The team shifted to a Retrieval-Augmented Generation approach, which feeds the Large Language Model verified publications and requires it to cite actual sources. However, AI still struggles with its recall rate, meaning it sometimes fails to retrieve key details or detect subtle mutations that human experts might not notice. “AI is kind of a black box,” she explains. “We don’t always know how it’s making decisions. So it’s important to test it to make sure the results are trustworthy.”
They also built an evaluation interface, a web page Gatne created that allows virologists to log in and evaluate the reasoning provided by LLMs for their retrieval of specific mutations from the scientific literature. They weigh in on whether the reasoning makes a valuable scientific statement and is clear, concise, and well written.
“We’re not biologists or virologists,” she explains. “So we have experts look at each of the data sets we input and provide us feedback on whether the LLM’s results looks right or not.” She says that she will then “need to be able to parse the outputs that they give me, and that can be a challenge if the system does not communicate exactly what I need,” she says.
Beyond the algorithms, Gatne’s work demonstrates the growing importance of collaboration between computer scientists and life scientists. These groups working in tandem helps give the scientific community research they need to support the health of our country and minimize negative effects of viruses.

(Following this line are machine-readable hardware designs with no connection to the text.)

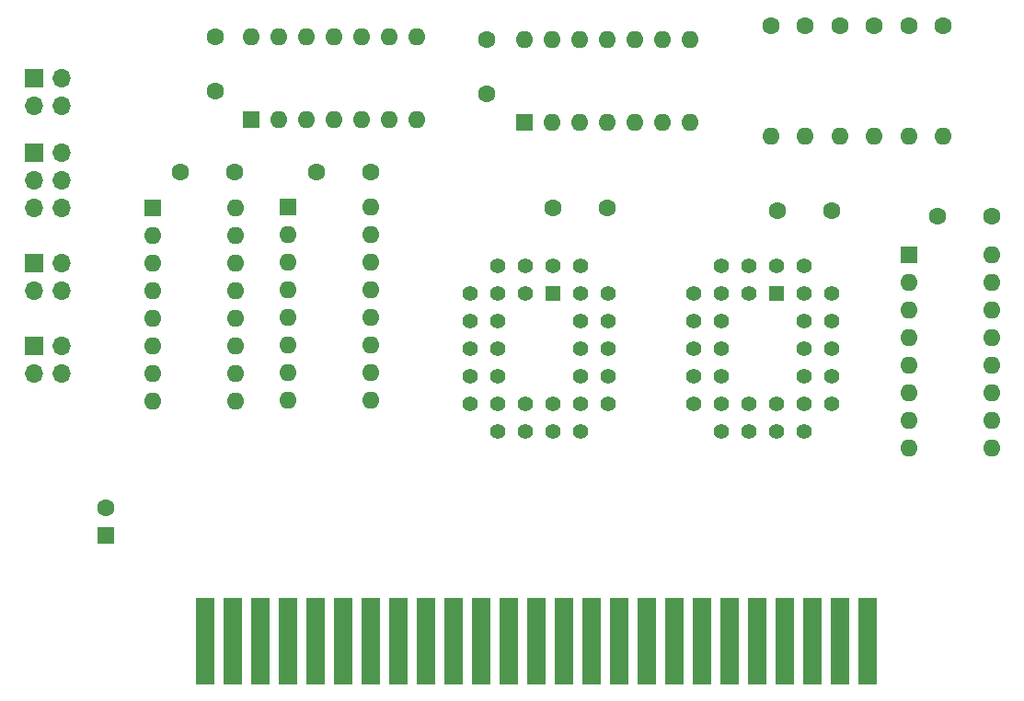
<source format=gbr>
%TF.GenerationSoftware,KiCad,Pcbnew,7.0.1*%
%TF.CreationDate,2023-06-02T18:32:51+09:00*%
%TF.ProjectId,project2_2,70726f6a-6563-4743-925f-322e6b696361,rev?*%
%TF.SameCoordinates,Original*%
%TF.FileFunction,Soldermask,Bot*%
%TF.FilePolarity,Negative*%
%FSLAX46Y46*%
G04 Gerber Fmt 4.6, Leading zero omitted, Abs format (unit mm)*
G04 Created by KiCad (PCBNEW 7.0.1) date 2023-06-02 18:32:51*
%MOMM*%
%LPD*%
G01*
G04 APERTURE LIST*
%ADD10C,1.600000*%
%ADD11R,1.700000X8.000000*%
%ADD12R,1.600000X1.600000*%
%ADD13O,1.600000X1.600000*%
%ADD14R,1.700000X1.700000*%
%ADD15O,1.700000X1.700000*%
%ADD16R,1.422400X1.422400*%
%ADD17C,1.422400*%
G04 APERTURE END LIST*
D10*
%TO.C,C1*%
X164124000Y-107442000D03*
X169124000Y-107442000D03*
%TD*%
D11*
%TO.C,CE1*%
X193040000Y-147320000D03*
X190500000Y-147320000D03*
X187960000Y-147320000D03*
X185420000Y-147320000D03*
X182880000Y-147320000D03*
X180340000Y-147320000D03*
X177800000Y-147320000D03*
X175260000Y-147320000D03*
X172720000Y-147320000D03*
X170180000Y-147320000D03*
X167640000Y-147320000D03*
X165100000Y-147320000D03*
X162560000Y-147320000D03*
X160020000Y-147320000D03*
X157480000Y-147320000D03*
X154940000Y-147320000D03*
X152400000Y-147320000D03*
X149860000Y-147320000D03*
X147320000Y-147320000D03*
X144780000Y-147320000D03*
X142240000Y-147320000D03*
X139700000Y-147320000D03*
X137160000Y-147320000D03*
X134620000Y-147320000D03*
X132080000Y-147320000D03*
%TD*%
D10*
%TO.C,C8*%
X157988000Y-91988000D03*
X157988000Y-96988000D03*
%TD*%
%TO.C,C5*%
X122936000Y-135103113D03*
D12*
X122936000Y-137603113D03*
%TD*%
D10*
%TO.C,R2*%
X187325000Y-90678000D03*
D13*
X187325000Y-100838000D03*
%TD*%
D10*
%TO.C,C7*%
X133091000Y-91744000D03*
X133091000Y-96744000D03*
%TD*%
%TO.C,C2*%
X184738000Y-107696000D03*
X189738000Y-107696000D03*
%TD*%
%TO.C,C3*%
X147320000Y-104140000D03*
X142320000Y-104140000D03*
%TD*%
%TO.C,R1*%
X184150000Y-90678000D03*
D13*
X184150000Y-100838000D03*
%TD*%
D12*
%TO.C,U7*%
X196850000Y-111760000D03*
D13*
X196850000Y-114300000D03*
X196850000Y-116840000D03*
X196850000Y-119380000D03*
X196850000Y-121920000D03*
X196850000Y-124460000D03*
X196850000Y-127000000D03*
X196850000Y-129540000D03*
X204470000Y-129540000D03*
X204470000Y-127000000D03*
X204470000Y-124460000D03*
X204470000Y-121920000D03*
X204470000Y-119380000D03*
X204470000Y-116840000D03*
X204470000Y-114300000D03*
X204470000Y-111760000D03*
%TD*%
D14*
%TO.C,J4*%
X116332000Y-120142000D03*
D15*
X118872000Y-120142000D03*
X116332000Y-122682000D03*
X118872000Y-122682000D03*
%TD*%
D12*
%TO.C,U4*%
X127254000Y-107442000D03*
D13*
X127254000Y-109982000D03*
X127254000Y-112522000D03*
X127254000Y-115062000D03*
X127254000Y-117602000D03*
X127254000Y-120142000D03*
X127254000Y-122682000D03*
X127254000Y-125222000D03*
X134874000Y-125222000D03*
X134874000Y-122682000D03*
X134874000Y-120142000D03*
X134874000Y-117602000D03*
X134874000Y-115062000D03*
X134874000Y-112522000D03*
X134874000Y-109982000D03*
X134874000Y-107442000D03*
%TD*%
D10*
%TO.C,C4*%
X129834000Y-104140000D03*
X134834000Y-104140000D03*
%TD*%
%TO.C,R3*%
X190500000Y-90678000D03*
D13*
X190500000Y-100838000D03*
%TD*%
D10*
%TO.C,R5*%
X196850000Y-90678000D03*
D13*
X196850000Y-100838000D03*
%TD*%
D14*
%TO.C,J2*%
X116332000Y-102362000D03*
D15*
X118872000Y-102362000D03*
X116332000Y-104902000D03*
X118872000Y-104902000D03*
X116332000Y-107442000D03*
X118872000Y-107442000D03*
%TD*%
D12*
%TO.C,U3*%
X139710000Y-107432000D03*
D13*
X139710000Y-109972000D03*
X139710000Y-112512000D03*
X139710000Y-115052000D03*
X139710000Y-117592000D03*
X139710000Y-120132000D03*
X139710000Y-122672000D03*
X139710000Y-125212000D03*
X147330000Y-125212000D03*
X147330000Y-122672000D03*
X147330000Y-120132000D03*
X147330000Y-117592000D03*
X147330000Y-115052000D03*
X147330000Y-112512000D03*
X147330000Y-109972000D03*
X147330000Y-107432000D03*
%TD*%
D14*
%TO.C,J1*%
X116332000Y-95562000D03*
D15*
X118872000Y-95562000D03*
X116332000Y-98102000D03*
X118872000Y-98102000D03*
%TD*%
D16*
%TO.C,U2*%
X184658000Y-115316000D03*
D17*
X182118000Y-112776000D03*
X182118000Y-115316000D03*
X179578000Y-112776000D03*
X177038000Y-115316000D03*
X179578000Y-115316000D03*
X177038000Y-117856000D03*
X179578000Y-117856000D03*
X177038000Y-120396000D03*
X179578000Y-120396000D03*
X177038000Y-122936000D03*
X179578000Y-122936000D03*
X177038000Y-125476000D03*
X179578000Y-128016000D03*
X179578000Y-125476000D03*
X182118000Y-128016000D03*
X182118000Y-125476000D03*
X184658000Y-128016000D03*
X184658000Y-125476000D03*
X187198000Y-128016000D03*
X189738000Y-125476000D03*
X187198000Y-125476000D03*
X189738000Y-122936000D03*
X187198000Y-122936000D03*
X189738000Y-120396000D03*
X187198000Y-120396000D03*
X189738000Y-117856000D03*
X187198000Y-117856000D03*
X189738000Y-115316000D03*
X187198000Y-112776000D03*
X187198000Y-115316000D03*
X184658000Y-112776000D03*
%TD*%
D10*
%TO.C,R6*%
X200025000Y-90678000D03*
D13*
X200025000Y-100838000D03*
%TD*%
D10*
%TO.C,C6*%
X204470000Y-108204000D03*
X199470000Y-108204000D03*
%TD*%
D12*
%TO.C,U5*%
X136393000Y-99314000D03*
D13*
X138933000Y-99314000D03*
X141473000Y-99314000D03*
X144013000Y-99314000D03*
X146553000Y-99314000D03*
X149093000Y-99314000D03*
X151633000Y-99314000D03*
X151633000Y-91694000D03*
X149093000Y-91694000D03*
X146553000Y-91694000D03*
X144013000Y-91694000D03*
X141473000Y-91694000D03*
X138933000Y-91694000D03*
X136393000Y-91694000D03*
%TD*%
D10*
%TO.C,R4*%
X193675000Y-90678000D03*
D13*
X193675000Y-100838000D03*
%TD*%
D14*
%TO.C,J3*%
X116332000Y-112522000D03*
D15*
X118872000Y-112522000D03*
X116332000Y-115062000D03*
X118872000Y-115062000D03*
%TD*%
D17*
%TO.C,U1*%
X164084000Y-112776000D03*
X166624000Y-115316000D03*
X166624000Y-112776000D03*
X169164000Y-115316000D03*
X166624000Y-117856000D03*
X169164000Y-117856000D03*
X166624000Y-120396000D03*
X169164000Y-120396000D03*
X166624000Y-122936000D03*
X169164000Y-122936000D03*
X166624000Y-125476000D03*
X169164000Y-125476000D03*
X166624000Y-128016000D03*
X164084000Y-125476000D03*
X164084000Y-128016000D03*
X161544000Y-125476000D03*
X161544000Y-128016000D03*
X159004000Y-125476000D03*
X159004000Y-128016000D03*
X156464000Y-125476000D03*
X159004000Y-122936000D03*
X156464000Y-122936000D03*
X159004000Y-120396000D03*
X156464000Y-120396000D03*
X159004000Y-117856000D03*
X156464000Y-117856000D03*
X159004000Y-115316000D03*
X156464000Y-115316000D03*
X159004000Y-112776000D03*
X161544000Y-115316000D03*
X161544000Y-112776000D03*
D16*
X164084000Y-115316000D03*
%TD*%
D12*
%TO.C,U6*%
X161502000Y-99568000D03*
D13*
X164042000Y-99568000D03*
X166582000Y-99568000D03*
X169122000Y-99568000D03*
X171662000Y-99568000D03*
X174202000Y-99568000D03*
X176742000Y-99568000D03*
X176742000Y-91948000D03*
X174202000Y-91948000D03*
X171662000Y-91948000D03*
X169122000Y-91948000D03*
X166582000Y-91948000D03*
X164042000Y-91948000D03*
X161502000Y-91948000D03*
%TD*%
M02*

</source>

If successful, Gatne’s research could transform how global health organizations track emerging diseases. Instead of waiting for outbreaks to happen, researchers could scan viral genomes in wildlife populations and receive AI-assisted alerts about high-risk mutations.
“It’ll help biologists quickly and accurately identify which sequences have zoonotic potential,” she says.
The possible implications of her work extend beyond research labs. Public health agencies could use such models to guide vaccine development, prioritize field studies, or even preempt outbreaks. In particular, people with autoimmune conditions or those in high-exposure professions will greatly benefit from this early detection.
“This project will lead the way into bigger projects that are going to be used by the National Science Foundation and other agencies, which is really cool,” said Gatne. She recognizes the potential long-term significance of her work in influencing large-scale public health research and pandemic prevention.
Looking ahead, Gatne hopes to push her system further.
“It’d be really cool to feed it a protein sequence that no one has seen before,” she says, “and have it identify potential mutations that could cause cross-species transmission.”
For Gatne, this potential encapsulates what drew her to this work in the first place: not just developing smarter machines, but using them to make a safer world. And in a world where viruses evolve faster than we can react, Gatne is helping humanity learn to see the next one coming.